Multi-modal interaction is an important paradigm for modern devices. The interface between the user and the device involves touch input, sound playback, vibration and haptics, and visual feedback (either on the screen or via LEDs). Sailfish OS includes support for hardware-triggered (watchdog timer, deep-sleep real-time-clocks) alarms and reminders which can make use of these various forms of feedback to notify the user of a scheduled event or alarm, or to initiate more complicated user-interaction.
The time daemon in Sailfish OS provides time-tracking for the system, and handles alarms and timer notifications from the hardware platform to trigger user-visible notifications and non-graphical-feedback. The code for this component is fully open-source and available at https://github.com/sailfishos/timed under a permissive license.
Internally, timed can use a variety of clocks (including hardware real-time clocks, network time protocol packets from data networks, and NITZ packets from cellular service providers) to synchronise and trigger events. Heartbeat timers can be defined to wake the system from deeper sleep modes periodically in order to send and receive network data in a coalesced fashion to avoid constant wakeups which are battery-hungry.
The non-graphical-feedback daemon in Sailfish OS provides capability and API for the system (and permitted applications) to trigger various multi-modal user notifications. The code for this component is fully open-source and available at https://github.com/sailfishos/ngfd under a permissive license. This same component is useful not only for alarms and reminders, but also for notifications and a variety of other cases where non-graphical-feedback is desired.
The ngfd defines a plugin system whereby different providers of non-graphical-feedback may be registered with the daemon.

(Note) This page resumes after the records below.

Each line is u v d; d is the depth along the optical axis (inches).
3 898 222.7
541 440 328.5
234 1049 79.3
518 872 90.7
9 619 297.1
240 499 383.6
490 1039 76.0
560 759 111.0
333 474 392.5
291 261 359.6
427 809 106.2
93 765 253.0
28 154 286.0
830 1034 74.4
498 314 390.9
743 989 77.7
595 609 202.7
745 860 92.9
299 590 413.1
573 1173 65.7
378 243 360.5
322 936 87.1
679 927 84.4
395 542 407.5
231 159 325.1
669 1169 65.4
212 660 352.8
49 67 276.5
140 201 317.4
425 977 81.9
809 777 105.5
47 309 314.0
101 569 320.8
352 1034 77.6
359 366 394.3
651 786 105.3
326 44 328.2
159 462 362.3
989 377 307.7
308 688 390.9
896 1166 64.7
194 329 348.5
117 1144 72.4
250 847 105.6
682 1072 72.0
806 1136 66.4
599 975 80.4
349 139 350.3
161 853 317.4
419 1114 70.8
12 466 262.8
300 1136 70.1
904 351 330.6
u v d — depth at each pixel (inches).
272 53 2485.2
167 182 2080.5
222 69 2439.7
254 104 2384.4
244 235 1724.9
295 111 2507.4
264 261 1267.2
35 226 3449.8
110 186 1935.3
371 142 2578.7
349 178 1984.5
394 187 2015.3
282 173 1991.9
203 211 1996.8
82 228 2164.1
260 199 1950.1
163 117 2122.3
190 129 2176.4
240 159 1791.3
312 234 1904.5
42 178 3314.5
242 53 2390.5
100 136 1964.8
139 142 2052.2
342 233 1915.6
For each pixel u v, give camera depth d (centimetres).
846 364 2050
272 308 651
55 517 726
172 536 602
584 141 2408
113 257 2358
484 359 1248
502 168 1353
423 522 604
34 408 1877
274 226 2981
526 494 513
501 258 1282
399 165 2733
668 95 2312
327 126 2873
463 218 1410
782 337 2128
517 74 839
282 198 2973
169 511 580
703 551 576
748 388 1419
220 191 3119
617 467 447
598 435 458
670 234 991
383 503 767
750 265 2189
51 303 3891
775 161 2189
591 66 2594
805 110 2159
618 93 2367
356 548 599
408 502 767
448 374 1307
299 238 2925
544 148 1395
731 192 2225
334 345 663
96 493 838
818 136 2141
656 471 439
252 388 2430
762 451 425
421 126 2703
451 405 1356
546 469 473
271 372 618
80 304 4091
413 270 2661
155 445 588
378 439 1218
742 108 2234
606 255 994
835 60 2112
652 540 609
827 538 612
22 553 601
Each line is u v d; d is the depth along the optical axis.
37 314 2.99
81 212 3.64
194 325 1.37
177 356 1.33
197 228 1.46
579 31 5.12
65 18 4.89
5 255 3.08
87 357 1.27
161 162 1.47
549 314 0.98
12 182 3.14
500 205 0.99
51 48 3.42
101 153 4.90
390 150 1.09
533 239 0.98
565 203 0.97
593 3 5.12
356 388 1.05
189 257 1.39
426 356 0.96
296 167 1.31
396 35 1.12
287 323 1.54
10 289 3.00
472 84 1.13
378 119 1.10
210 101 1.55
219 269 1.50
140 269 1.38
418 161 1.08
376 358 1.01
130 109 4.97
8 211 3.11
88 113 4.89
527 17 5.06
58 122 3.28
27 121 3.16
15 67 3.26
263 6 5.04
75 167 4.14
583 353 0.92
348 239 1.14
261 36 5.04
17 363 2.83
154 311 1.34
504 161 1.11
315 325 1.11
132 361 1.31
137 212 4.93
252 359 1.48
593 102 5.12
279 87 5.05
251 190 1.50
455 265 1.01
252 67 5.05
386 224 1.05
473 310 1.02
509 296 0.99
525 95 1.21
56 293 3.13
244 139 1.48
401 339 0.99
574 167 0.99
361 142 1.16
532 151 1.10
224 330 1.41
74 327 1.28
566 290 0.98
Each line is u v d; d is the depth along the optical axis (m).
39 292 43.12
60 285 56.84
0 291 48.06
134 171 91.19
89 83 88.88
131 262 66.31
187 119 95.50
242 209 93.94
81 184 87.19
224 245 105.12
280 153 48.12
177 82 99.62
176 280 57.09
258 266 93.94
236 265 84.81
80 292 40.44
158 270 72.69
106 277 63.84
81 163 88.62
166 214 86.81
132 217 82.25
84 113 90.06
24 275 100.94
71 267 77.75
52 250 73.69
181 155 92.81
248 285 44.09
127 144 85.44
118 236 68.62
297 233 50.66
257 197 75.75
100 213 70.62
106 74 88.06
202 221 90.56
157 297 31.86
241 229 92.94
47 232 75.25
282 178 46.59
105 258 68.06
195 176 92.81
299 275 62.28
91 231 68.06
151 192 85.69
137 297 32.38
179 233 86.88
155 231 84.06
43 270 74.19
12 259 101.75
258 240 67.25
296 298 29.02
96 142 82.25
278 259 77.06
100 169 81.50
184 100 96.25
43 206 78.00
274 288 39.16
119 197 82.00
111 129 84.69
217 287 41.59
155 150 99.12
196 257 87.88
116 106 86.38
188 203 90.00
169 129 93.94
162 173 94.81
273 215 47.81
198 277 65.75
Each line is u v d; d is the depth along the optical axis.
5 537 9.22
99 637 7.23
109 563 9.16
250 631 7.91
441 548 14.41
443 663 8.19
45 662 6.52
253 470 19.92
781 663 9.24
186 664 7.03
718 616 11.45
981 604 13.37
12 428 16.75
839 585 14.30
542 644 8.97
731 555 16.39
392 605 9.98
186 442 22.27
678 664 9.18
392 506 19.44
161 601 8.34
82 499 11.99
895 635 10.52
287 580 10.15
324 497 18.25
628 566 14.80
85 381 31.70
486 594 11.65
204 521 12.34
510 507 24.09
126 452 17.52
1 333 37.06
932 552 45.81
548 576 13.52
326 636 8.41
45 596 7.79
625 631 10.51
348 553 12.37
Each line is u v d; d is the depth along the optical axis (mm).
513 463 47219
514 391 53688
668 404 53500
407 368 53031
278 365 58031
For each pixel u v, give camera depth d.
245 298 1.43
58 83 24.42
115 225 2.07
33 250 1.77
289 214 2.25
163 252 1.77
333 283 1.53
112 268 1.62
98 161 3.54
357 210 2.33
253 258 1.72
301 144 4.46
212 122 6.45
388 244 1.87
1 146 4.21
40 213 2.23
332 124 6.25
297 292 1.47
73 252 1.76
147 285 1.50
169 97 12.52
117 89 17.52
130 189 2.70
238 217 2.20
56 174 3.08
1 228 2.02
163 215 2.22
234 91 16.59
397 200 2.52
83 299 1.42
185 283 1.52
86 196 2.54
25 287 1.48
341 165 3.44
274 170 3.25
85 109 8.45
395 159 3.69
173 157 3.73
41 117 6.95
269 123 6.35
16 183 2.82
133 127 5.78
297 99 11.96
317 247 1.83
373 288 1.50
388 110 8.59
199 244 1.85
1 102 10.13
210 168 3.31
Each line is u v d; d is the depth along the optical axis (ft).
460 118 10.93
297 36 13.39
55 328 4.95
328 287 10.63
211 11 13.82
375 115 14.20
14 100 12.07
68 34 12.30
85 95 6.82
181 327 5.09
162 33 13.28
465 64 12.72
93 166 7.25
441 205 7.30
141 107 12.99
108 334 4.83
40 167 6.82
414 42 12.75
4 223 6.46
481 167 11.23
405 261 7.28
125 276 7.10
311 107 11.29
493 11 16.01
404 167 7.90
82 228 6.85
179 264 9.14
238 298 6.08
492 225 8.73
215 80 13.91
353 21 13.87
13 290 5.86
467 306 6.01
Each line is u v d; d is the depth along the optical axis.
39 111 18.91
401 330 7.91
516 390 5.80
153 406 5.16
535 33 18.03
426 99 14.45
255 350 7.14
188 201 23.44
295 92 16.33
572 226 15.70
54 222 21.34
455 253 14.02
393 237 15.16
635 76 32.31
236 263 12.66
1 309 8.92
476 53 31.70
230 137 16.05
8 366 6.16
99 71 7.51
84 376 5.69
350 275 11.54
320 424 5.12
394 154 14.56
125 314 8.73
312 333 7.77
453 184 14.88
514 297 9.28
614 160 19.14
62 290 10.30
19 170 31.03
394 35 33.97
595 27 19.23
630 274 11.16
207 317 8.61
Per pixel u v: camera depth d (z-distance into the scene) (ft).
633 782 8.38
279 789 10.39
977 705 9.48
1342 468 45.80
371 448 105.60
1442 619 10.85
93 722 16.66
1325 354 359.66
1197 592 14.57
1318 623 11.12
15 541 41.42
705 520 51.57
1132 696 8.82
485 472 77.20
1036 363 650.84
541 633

Some examples of such plugins can be found at https://github.com/mer-hybris/ngfd-plugin-droid-vibrator and https://github.com/sailfishos/ngfd-plugin-pulse
One common use-case on mobile devices is user-defined alarms which trigger at a particular time, e.g. an alarm clock or egg timer. These alarm types are supported by timed as events, and specific actions can be defined for those events (including notifications, visual and non-visual feedback, and user interaction).
The calendar backend in Sailfish OS also ensures that reminders for calendar events are implemented via timed events. Similarly to clock alarms, these events can have a variety of different feedback and interaction actions associated with them.